§ **Exercise set**:
**A)** In the forum thread on predicate pushdown, what would happen to conflict checking under the proposed design?
**B)** Extend the forum thread on predicate pushdown, starting right after its final bullet point.

§ **Document excerpt**:
◇ ◇ ◇

Feature Request: Predicate pushdown

I did a bit of thinking on the way back from FDB Summit about how to implement predicate pushdown at the storage process layer.

Today the only option is to check the layout of the keyspace and send requests outside of FDB to a layer process running on the same machine. This limits you to only the data stored on that machine, which is useful for some applications but probably not all. It also requires every layer to implement that router and correctly handle failures that are already handled by FDB.

My idea for implementation is to extend the transaction_get_range API to add the ability to send arbitrary predicate data and an arbitrary filtering process name as a part of the transaction_get_range API call

FDBFuture* fdb_transaction_get_range_predicate(
   FDBTransaction* transaction,
   uint8_t const* begin_key_name,
   int begin_key_name_length,
   fdb_bool_t begin_or_equal,
   int begin_offset,
   uint8_t const* end_key_name,
   int end_key_name_length,
   fdb_bool_t end_or_equal,
   int end_offset,
   uint8_t const** predicate_filter_names,
   uint8_t const** predicates,
   int limit,
   int target_bytes,
   FDBStreamingMode mode,
   int iteration,
   fdb_bool_t snapshot,
   fdb_bool_t reverse
)

In the foundationdb.conf, you would specify predicate filter processes like this

[predicate_filters.FILTER_NAME]
command = /usr/bin/...
port = 7654

Where FILTER_NAME is the value used in uint8_t const** predicate_filter_names. This would allow multiple different filter processes to live on the same machine at different ports.

Some protocol would be established to send each KV pair to the filter process, along with the data from the corresponding uint8_t const** predicates index. It would parse the predicate in whatever way it wants to for the layer’s goal (regex, comparing numbers, etc.) and return true or false to indicate whether the data should be filtered from the storage server response.

A new client library and set of bindings could be developed to make this part easier on developers. From there, they would just implement the parser for their layer’s predicate payload and execute the logic to filter based that payload.

How this interacts with r/w conflict ranges

Conflict checking would remain the same, this is just a performance optimization. Any data not returned to the client is still assumed to be read during the transaction.

Downsides to this approach

  • Requires work from layer developers
  • Copying data around internally more than before
  • More syscalls moving data around than if it were in-process

Benefits to this approach

  • Doesn’t allow CPU-hungry filters to block the Flow thread
  • Allows arbitrary filters to be implemented
  • Allows developers to use any language

Did I miss anything critical that would prevent this from moving forward? Has there been any discussion in the past on how best to implement this?

1 Like

I don’t think there’s been a solid discussion of what the requirements are of predicate pushdown support, and I’d be interested in seeing the requirements and desires of various potential layers’ uses of a predicate pushdown API before considering how to implement one.

Specifically, if you and anyone else interested in the feature could please detail:

  • What data model you have, and what predicate/computation you want to be able to push down to FDB?
  • Why does this predicate/computation need to be pushed down to FDB, and can’t as effectively or easily be a part of a layer?

◇ ◇ ◇

§ **Dataset content**:

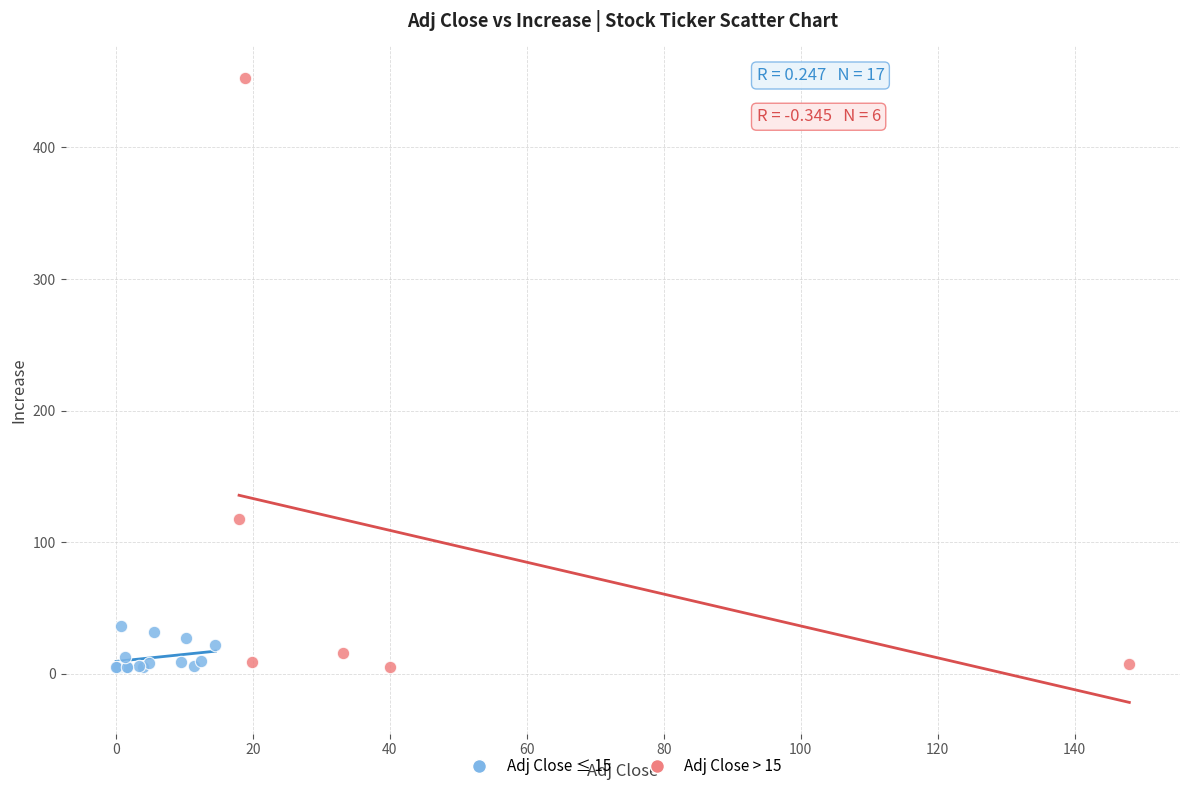

Which series has the largest Y range (max minus min)?

Adj Close > 15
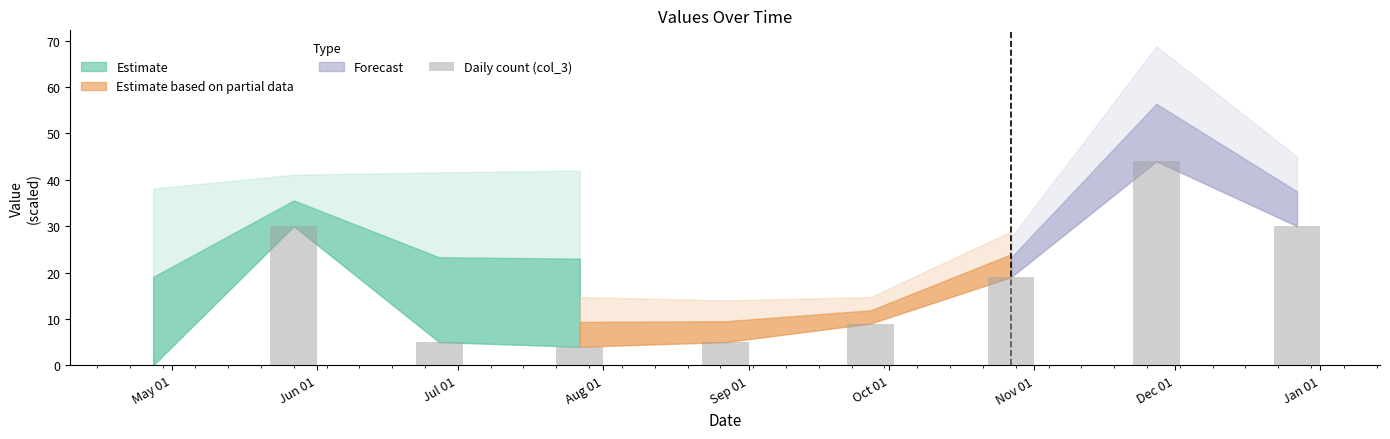

Which category has the highest value across all series?

Dec 01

◇ ◇ ◇

§ **Written responses**:
**A)** Conflict checking would stay the same, and any data not returned to the client would still be assumed to have been read during the transaction.

**B)**
I’m concerned that there’s probably a number of issues that complicate creating a layer that’s very efficient and tightly integrated to FDB, and I’d like to make sure we understand specifically what slice of that would be best solved by predicate pushdown (and thus define our requirements), and what problems could be better improved by some other piece of work.

We can use the document layer as an example. To implement a full collection scan and filter on an unindexed attribute, the layer would need to move all the data from each storage server across the network. You can also imagine a query planner deciding a full collection scan is cheaper than using a secondary index because the filter is not selective enough to outweigh the cost of all the PK lookups.

If you use the boundary keys API to target requests above FDB to your colocated layer process, you will reduce bandwidth used for some subset of the data within the range of the collection, but unless the collection fits entirely on that shard, you will still transfer the rest of the collection to your layer process. You could also implement a router on top of your layer to distribute the query across colocated layer - storage server pairs and set their read versions to be the same to scatter-gather the query at the layer level.

Even if bandwidth were free and unlimited, external layer processes would need to implement the parallel processing themselves to filter the full collection in a reasonable amount of time as data volume increases.

If the predicate could be pushed down into the storage layer in some way as an optional part of the get_range API, you would get parallel filtering to the degree of the number of servers involved in your query. Because this is outside of FDB, it could be implemented in any language and not block the Flow thread.

I’m not suggesting building any any data model specific features into the storage processes or any other part of FDB. Rather, you would register processes in foundationdb.conf that are colocated with the storage servers and expose a port. These processes would not be a part of the cluster and would not be reachable externally. The storage processes would send these colocated layer processes the KV pairs and the predicate data from the API. This is an arbitrary payload used by the colocated layer process performing the filter which contains the predicate in the format the layer expects.

An example for the document layer could be something like {"age" : [">", 30]} to represent returning only documents with the age field > 30. This data has no meaning to the storage server and is passed as-is to the colocated layer process performing the filtering.

These processes would be represented by a string name in foundationdb.conf, and you include that string in the client API call to tell the storage server which port to contact for filtering.

A goal when I was thinking about this solution was to avoid enforcing any specific data model and to minimize the CPU required in the storage processes.

I realize this may add the complication of needing to key the client transaction’s cache by not just the key range read but also the predicate filters too somehow.


To answer your questions directly:

What data model you have, and what predicate/computation you want to be able to push down to FDB?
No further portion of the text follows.